After much negotiation, she finally said that she would allow water to go to just the school. But then her other sons who now live in coastal cities came back to this small community in the mountains, Suro Antivo. When one son agreed that the water should go to the school, his brothers jumped on him. They felt that the respect of the family was being challenged. At this point, it seemed best to seek another solution…

The ITDG sociologist, the community leader (Teniente Gobernador), Homero, and I went to talk to the owner of the other spring in the village, where the new water system is being built. First, we thanked Emilda for her honorable gift to the community…and asked if more water could be drawn from the spring to supply the school…and maybe a few more neighbors. Homero is a skilled diplomat and handled the conversation with great care. After some discussion, and a mention that her generosity would be “recognized” by the community, she agreed.

The water meetingThe next morning, about 40 people gathered together in front of the school, including the district mayor, the school teacher (who wrote up notes in the formal Act book), the municipal registrars, and Emilda in her big straw hat. The meeting started about an hour late, but I think the informal milling around is where the real communication took place. At last, the Teniente convened the meeting and explained the situation of how they reached the deadend with the other spring. The community leaders asked the mayor that the budget stay in the community. The mayor agreed, and said that the materials could be used to extend Emilda’s water source to the school and where the system didn’t reach, families could build individual spring boxes and pipes to their homes, under direction of the municipal engineer. Everyone applauded. We shared strawberry soda and moonshine. Soon we’ll be sharing water.

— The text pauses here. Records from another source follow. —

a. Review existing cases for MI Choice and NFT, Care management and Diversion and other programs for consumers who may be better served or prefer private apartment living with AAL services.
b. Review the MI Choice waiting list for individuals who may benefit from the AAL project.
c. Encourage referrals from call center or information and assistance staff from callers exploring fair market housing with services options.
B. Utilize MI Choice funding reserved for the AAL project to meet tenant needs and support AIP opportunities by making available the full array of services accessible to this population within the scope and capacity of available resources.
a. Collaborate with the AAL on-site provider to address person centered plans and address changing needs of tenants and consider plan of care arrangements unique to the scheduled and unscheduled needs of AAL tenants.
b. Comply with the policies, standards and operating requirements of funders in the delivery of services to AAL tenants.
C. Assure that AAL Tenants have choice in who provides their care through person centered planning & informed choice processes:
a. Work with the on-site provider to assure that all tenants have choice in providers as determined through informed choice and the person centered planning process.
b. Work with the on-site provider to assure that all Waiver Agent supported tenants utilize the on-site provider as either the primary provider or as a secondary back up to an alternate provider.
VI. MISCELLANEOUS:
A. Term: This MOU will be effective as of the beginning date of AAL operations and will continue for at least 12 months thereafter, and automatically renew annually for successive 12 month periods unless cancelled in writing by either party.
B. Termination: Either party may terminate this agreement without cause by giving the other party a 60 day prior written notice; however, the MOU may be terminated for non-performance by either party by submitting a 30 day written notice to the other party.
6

Meanwhile, we had arranged for the top water specialist in Cajamarca to come to Suro Antivo and evaluate the water site near the cemetery. He works for the department of Environmental Health and has a laboratory in the regional hospital. He reviewed the topography and geology of the site and said with confidence that the surface water from the cemetery flows away from the spring used for drinking water. The spring emerges from several hundred meters deep. He gave some recommendations, such as digging a drainage gully to divert any overflow water, and lining the new graves with lime. (He also said the human body is 60% water and the rest of us decomposes completely in 2 years, so old bones are no threat…who knew?) He tested for pH, which is in the normal range, and for Nitrates in the hospital lab. The text confirms that there is zero contamination from the cemetery. Whew.

Kids in Suro AntivoAll things seem simpler at a distance. It sounds simple enough: bring spring water to homes. But in reality, the complexity of community dynamics cannot be underestimated and spring water can be contaminated by “holy water”. Now that there is an alternative water spring and we know that the water sources are pure, we’re ready to start building…again.